Global Pink Hijab Day was a global movement, with many participants including men who wear pink kufis (or skull caps) to celebrate breast cancer awareness. It took place at many Islamic schools and student organizations throughout the United States.

== History ==
Pink Hijab Day was founded in 2004 by Hend El Buri, a high school student at the time. It began small, in a high school in Columbia, MO. A group of girls decided to wear pink hijabs one day to encourage others to ask questions about their hijabs and about Islam. After more and more people began participating, the Susan G. Komen Foundation was contacted and Pink Hijab Day was held. The girls believed wearing pink might lessen the tension of how people view Muslim girls wearing hijabs, hoping it would encourage people who are curious about Muslim women and hijabs to ask questions to dispel misconceptions.

=== Previous Dates ===

- Wednesday, October 29, 2008
- Wednesday, October 28, 2009
- Wednesday, October 27, 2010
- Wednesday, October 26, 2011

== Purpose ==
According to their official website, Global Pink Hijab Day had three purposes:

- To encourage others to be more open to asking and learning about Muslim women’s hijabs.
- To encourage Muslim women to be involved with local community projects.
- To raise money for cancer treatments and awareness of preventive care.

== Observance ==
Although it started in small college town Columbia, Missouri, Pink Hijab Day grew to be a worldwide day supporting and raising funds and awareness for breast cancer. Pink Hijab Day events are held in countries like Australia, Bulgaria, Canada, and South Africa, as well as States across America.

Inspired by the Pink Hijab Day movement the Muslim Southern Belle Charities Incorporated began participating in 2007. Muslim Southern Belle Charities relocated from Lexington, KY to Houston, TX in 2015 and held their first Pink Hijab Day event at Al-Ansaar Masjid in the Woodlands, TX in 2016. The event encouraged to wear a pink hijab and encouraged those in attendance to make a donation to Assalam Clinic at the Al-Salaam mosque to help pay for female medical screenings.
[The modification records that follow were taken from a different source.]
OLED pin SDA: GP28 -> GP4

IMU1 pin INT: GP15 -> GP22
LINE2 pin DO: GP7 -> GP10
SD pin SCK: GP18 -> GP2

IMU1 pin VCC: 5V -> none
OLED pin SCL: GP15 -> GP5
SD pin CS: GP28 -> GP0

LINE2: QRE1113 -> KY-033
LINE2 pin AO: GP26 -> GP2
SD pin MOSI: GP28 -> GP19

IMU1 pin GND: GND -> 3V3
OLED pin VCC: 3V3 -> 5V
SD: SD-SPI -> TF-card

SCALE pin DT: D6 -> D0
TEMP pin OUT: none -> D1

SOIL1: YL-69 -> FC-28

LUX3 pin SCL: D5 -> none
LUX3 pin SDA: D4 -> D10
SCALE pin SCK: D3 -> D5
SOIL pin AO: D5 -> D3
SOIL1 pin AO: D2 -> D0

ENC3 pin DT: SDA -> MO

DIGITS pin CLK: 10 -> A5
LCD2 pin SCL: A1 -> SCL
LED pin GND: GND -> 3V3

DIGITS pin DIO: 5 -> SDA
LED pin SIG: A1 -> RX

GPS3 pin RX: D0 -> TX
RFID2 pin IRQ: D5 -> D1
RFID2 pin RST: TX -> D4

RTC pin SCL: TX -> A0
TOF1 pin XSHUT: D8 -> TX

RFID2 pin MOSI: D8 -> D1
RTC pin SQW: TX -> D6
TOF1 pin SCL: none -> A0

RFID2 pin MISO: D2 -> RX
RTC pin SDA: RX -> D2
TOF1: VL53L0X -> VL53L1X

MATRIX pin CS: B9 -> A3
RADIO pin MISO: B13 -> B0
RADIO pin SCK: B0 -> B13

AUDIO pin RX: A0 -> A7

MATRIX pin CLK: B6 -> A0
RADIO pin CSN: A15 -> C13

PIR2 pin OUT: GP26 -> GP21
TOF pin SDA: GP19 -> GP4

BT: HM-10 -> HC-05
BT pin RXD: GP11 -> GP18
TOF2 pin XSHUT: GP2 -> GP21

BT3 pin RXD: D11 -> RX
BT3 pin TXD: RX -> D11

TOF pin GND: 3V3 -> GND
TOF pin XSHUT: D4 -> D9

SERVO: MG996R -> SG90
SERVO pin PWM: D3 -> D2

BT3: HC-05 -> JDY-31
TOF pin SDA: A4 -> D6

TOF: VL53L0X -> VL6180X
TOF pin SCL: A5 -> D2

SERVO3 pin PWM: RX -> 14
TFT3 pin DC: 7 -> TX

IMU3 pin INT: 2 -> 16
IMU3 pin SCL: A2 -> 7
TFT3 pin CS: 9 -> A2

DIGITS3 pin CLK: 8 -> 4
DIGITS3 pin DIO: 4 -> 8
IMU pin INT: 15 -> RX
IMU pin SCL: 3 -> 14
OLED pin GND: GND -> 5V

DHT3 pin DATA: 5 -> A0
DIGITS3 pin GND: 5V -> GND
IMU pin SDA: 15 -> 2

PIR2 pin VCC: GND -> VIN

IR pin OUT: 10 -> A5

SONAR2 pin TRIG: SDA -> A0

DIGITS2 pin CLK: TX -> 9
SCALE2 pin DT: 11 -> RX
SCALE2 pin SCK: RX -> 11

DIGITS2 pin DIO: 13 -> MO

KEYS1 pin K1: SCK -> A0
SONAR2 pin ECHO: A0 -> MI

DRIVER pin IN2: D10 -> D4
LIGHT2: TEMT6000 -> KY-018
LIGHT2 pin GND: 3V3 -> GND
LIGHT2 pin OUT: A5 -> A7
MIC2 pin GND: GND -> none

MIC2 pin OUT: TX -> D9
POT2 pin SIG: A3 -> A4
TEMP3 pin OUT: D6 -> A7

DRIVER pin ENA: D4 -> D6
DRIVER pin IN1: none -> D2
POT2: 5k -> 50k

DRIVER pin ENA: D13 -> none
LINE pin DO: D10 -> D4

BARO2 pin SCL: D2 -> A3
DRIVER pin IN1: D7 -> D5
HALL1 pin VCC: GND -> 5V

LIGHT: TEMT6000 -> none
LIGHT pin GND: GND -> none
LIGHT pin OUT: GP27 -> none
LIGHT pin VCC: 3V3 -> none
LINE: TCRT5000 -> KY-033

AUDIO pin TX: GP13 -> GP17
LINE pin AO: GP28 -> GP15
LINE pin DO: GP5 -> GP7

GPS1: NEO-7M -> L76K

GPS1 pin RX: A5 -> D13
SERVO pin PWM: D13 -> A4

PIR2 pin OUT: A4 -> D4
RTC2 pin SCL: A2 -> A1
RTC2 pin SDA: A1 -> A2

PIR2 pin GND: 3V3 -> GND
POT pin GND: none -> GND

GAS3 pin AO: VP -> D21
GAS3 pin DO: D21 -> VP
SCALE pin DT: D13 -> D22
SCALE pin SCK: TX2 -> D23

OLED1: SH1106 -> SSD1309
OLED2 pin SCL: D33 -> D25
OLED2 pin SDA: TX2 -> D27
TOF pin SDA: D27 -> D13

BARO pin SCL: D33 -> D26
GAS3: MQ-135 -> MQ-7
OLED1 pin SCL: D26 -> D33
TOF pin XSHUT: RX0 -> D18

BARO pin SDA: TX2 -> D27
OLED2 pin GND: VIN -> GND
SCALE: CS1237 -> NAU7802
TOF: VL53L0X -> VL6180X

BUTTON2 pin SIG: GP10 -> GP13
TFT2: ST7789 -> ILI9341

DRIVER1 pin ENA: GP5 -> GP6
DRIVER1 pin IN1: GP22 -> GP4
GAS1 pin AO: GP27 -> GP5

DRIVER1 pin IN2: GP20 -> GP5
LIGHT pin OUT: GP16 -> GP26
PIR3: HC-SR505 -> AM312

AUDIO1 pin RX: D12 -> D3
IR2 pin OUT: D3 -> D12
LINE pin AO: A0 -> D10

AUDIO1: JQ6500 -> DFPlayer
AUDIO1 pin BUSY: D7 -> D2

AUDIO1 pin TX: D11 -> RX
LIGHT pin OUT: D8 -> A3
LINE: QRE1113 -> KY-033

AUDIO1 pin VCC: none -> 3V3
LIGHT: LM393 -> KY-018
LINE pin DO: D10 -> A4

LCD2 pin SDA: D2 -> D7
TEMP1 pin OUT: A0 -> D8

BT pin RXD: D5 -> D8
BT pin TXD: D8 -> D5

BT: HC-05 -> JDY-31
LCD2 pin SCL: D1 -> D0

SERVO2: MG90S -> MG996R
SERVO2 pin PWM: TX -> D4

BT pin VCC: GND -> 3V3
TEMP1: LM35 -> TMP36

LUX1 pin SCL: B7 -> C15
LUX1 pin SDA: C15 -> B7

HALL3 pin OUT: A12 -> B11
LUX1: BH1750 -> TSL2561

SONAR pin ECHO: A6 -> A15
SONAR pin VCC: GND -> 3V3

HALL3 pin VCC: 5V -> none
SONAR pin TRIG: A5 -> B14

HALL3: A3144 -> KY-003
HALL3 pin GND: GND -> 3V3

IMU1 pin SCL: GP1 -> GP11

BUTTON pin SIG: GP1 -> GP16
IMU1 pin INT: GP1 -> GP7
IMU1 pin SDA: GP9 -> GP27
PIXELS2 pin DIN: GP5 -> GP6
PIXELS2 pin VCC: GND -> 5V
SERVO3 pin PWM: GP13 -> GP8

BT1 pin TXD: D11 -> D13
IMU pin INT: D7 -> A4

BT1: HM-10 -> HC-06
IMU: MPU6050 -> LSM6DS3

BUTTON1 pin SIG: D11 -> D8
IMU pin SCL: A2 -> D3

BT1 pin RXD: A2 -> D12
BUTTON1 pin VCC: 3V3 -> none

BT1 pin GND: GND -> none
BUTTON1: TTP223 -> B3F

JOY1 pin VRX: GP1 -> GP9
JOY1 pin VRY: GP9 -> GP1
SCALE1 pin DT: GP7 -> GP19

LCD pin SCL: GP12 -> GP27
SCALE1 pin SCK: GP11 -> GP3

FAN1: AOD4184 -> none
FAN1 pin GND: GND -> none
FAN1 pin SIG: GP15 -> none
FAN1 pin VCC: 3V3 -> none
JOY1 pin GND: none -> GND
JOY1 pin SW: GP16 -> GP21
Entertainment consisted of the Muslim Southern Belle version of the Hijabi Monologues to instill women empowerment through storytelling. The Monologues "allowed for many to start a dialogue when they had felt in the past their voices would not be heard". A hijab swap to benefit the Muslim Southern Belle Charities Incorporated Revert Closet; a project to benefit new Muslim reverts find the items they need to pray, visit the masjid and have a more modest wardrobe.

In 2017, The Muslim Southern Belle Charities Incorporated once again raised funds for the Assalam Clinic towards their Well Women's Clinic at a local coffee shop. It was an exciting night with speakers, henna, face painting, and a huge silent auction. Speakers included Chrystal Said, the founder and president of Muslim Southern Belle Charities incorporated, a breast cancer survivor and a local OB/GYN. After the speakers guests were entertained with a henna artist, face painting, and a huge silent auction. The auction included art, gift certificates, scarves, baby attire, hair straighteners from Farouk Systems, spa day, luxury nail basket, Pampered Chef gift box, babysitting, sunglasses and jewelry.

Muslim Southern Belle Charities Incorporated plans to continued to participate in Pink Hijab Day and bring greater awareness to the Muslim Community about breast cancer and ways to help.